Christmas shoppers helped produce a record amount of monthly sales tax collections in Oklahoma and make up for lower gross production taxes on oil and natural gas, state finance officials said Tuesday.
Sales tax receipts for December amounted to $172 million, state Finance Secretary Preston Doerflinger said. The previous monthly high was $165.4 million, in June.
The December sales tax collections were $18.6 million, or 12.1 percent, more than the same month a year ago.
Through December, monthly sales tax increases over the previous year have averaged nearly 9 percent, Doerflinger said.
Total collections for the general revenue fund, the state's main operating fund, in December were $528.9 million, a decrease from a year ago of $13.5 million, or 2.5 percent. Receipts for the month exceeded the estimate by $14.4 million, or 2.8 percent.
The general revenue fund is made up of about 70 revenue sources and is where all revenue from state taxes and fees goes, except for funds earmarked or dedicated to specific programs.
Total general revenue fund collections for the first half of fiscal year 2013, or through Dec. 31, are $2.7 billion, which is $43.9 million, or 1.6 percent, less than total collections for the same period a year ago.
But the amount is $47.5 million, or 1.8 percent, higher than the estimate that this year's budget is based on.

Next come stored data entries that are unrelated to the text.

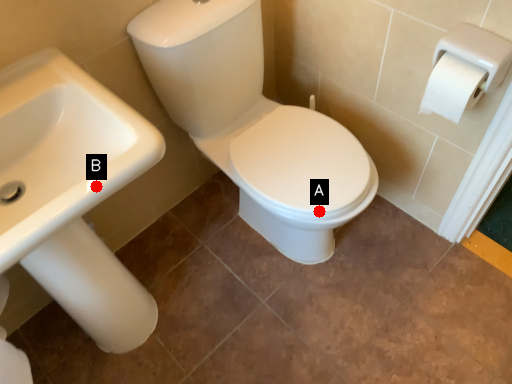
Question: Two points are circled on the image, labeled by A and B beside each circle. Which point appears closest to the camera in this image?

Choices:
 (A) A is closer
 (B) B is closer

Answer: (B)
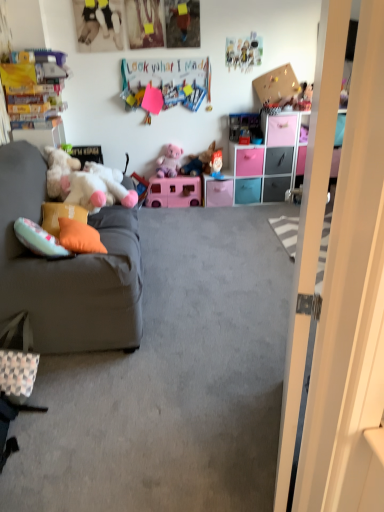
This screenshot has width=384, height=512. In order to click on free location to the left of white glossy door at right in this screenshot , I will do `click(188, 442)`.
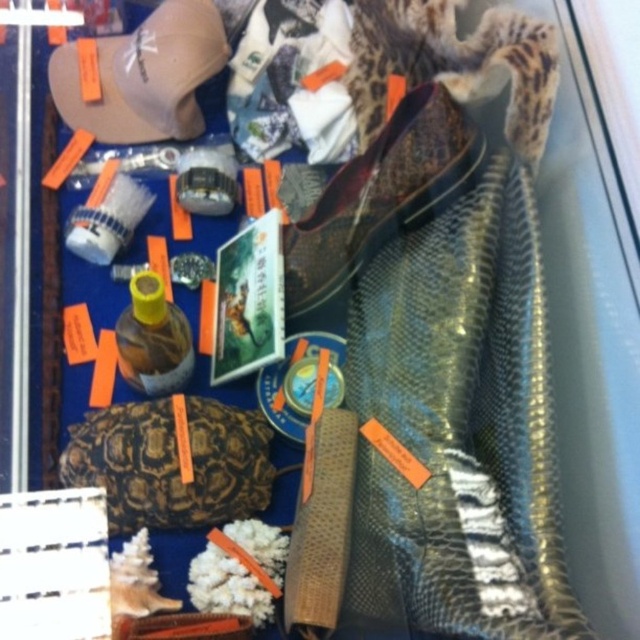
You are standing 40 inches away from the camera. Is the point at coordinates point (180,525) closer to you than the camera?

The distance of point (180,525) from camera is 36.34 inches, so yes, the point at coordinates point (180,525) is closer to you than the camera since it is only 36.34 inches away compared to your 40 inches distance.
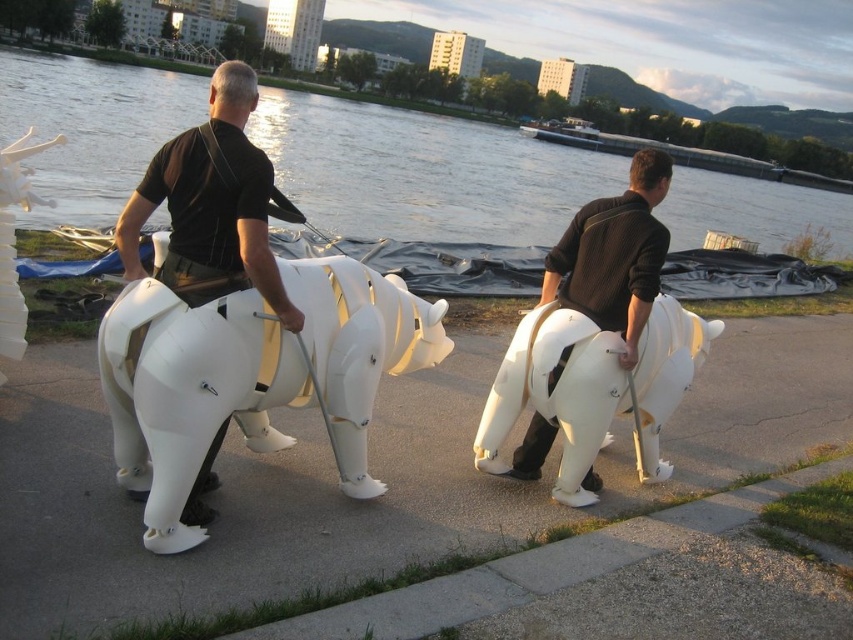
You are a visitor at an art exhibit and see the white matte mechanical horse at center and the matte white robot at center. Which one is bigger?

The white matte mechanical horse at center is bigger than the matte white robot at center.

You are standing at point (126, 349) and want to move towards point (277, 472). Considering the path between them, will you be moving closer to or farther from the camera?

You will be moving farther from the camera because point (277, 472) is further to the camera than point (126, 349).

You are an art curator planning to display the white plastic bear at center and the white matte plastic sculpture at center in a new exhibition. Based on their sizes, which one should be placed on the taller pedestal to ensure proper visibility?

The white matte plastic sculpture at center should be placed on the taller pedestal since it is taller than the white plastic bear at center, allowing it to be seen clearly from below.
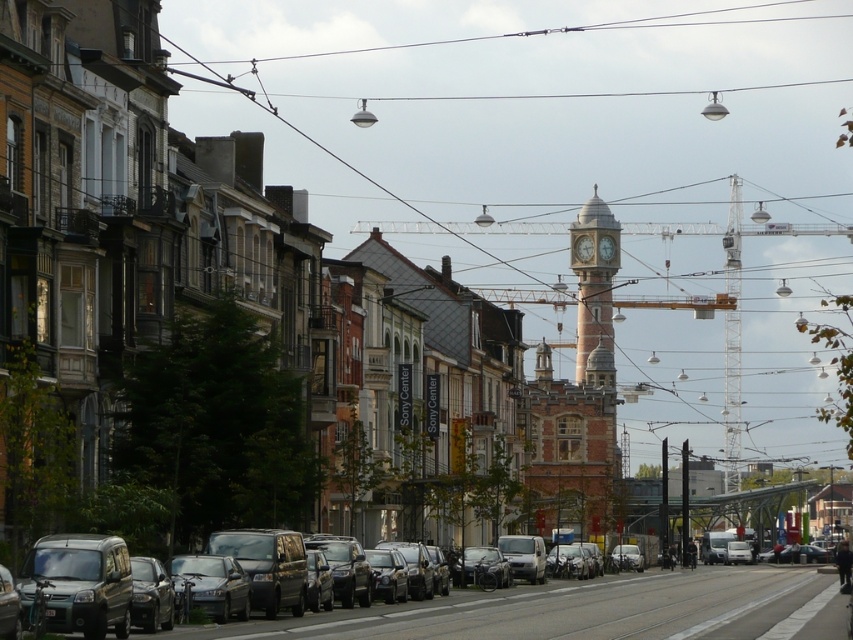
You are a pedestrian standing at the crosswalk. You see the metallic gray van at lower left and the black wire at upper center. Which object is closer to you?

The metallic gray van at lower left is closer to you because it is in front of the black wire at upper center.

You are standing on the street looking at the buildings and the clock tower. There are two points marked on the image, one at coordinate point [688,614] and another at point [599,26]. Which point is nearer to your eyes?

Point [688,614] is closer to the camera than point [599,26], so the point at [688,614] is nearer to your eyes.

In the scene shown: You are a delivery driver approaching the street scene and need to park your metallic gray van at lower left. There is a black wire at upper center. Can you safely park the van without hitting the wire?

The metallic gray van at lower left is below the black wire at upper center, so there is enough vertical space to park safely without hitting the wire.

Gross production tax collections on oil and natural gas fell $46.4 million, or 84.8 percent, in December compared with the same month the previous year.
For the six-month period, gross production tax collections on oil and gas are down almost $231 million.
The first $150 million in oil revenue each fiscal year is dedicated to three separate education funds; collections last year hit that benchmark in October, two months earlier than expected.
Because of increased drilling and relatively high oil prices last year, the gross production tax on oil came in significantly above estimates.
The threshold for this fiscal year was reached in December. The general revenue fund received about $5.4 million in oil gross production taxes last month.
“We expect energy collections to pick up in the months ahead, especially from oil,” he said.
Doerflinger, who also is director of the state Office of Management and Enterprise Services, said he's concerned the threat of economic trouble nationally, which could have an adverse effect on Oklahoma, remains.
While Congress and President Barack Obama reached a deal earlier this month to avoid the “fiscal cliff,” which prevented state and federal tax increases this year for the majority of Oklahomans, they refused “to make the hard choices on runaway spending,” Doerflinger said.
Until spending cuts are addressed, there will always be a risk of another recession, he said.
“I worry that their dillydallying eventually will take its toll on the psyche of businesses and individuals who want to invest in our economy to keep our state and country moving forward,” he said.
If a new deal isn't reached in March, the “fiscal cliff,” or sequestration, could result in Oklahoma losing $137 million in direct federal funding as a result of automatic, governmentwide spending cuts.
Estimates are that Oklahoma, which has five military installations, could lose up to 20,000 jobs, which would include 8,000 military and aerospace-related positions.
“Decisions still pending in D.C. also could harm our important defense and aerospace industries, as well as complicate the state budget process,” Doerflinger said.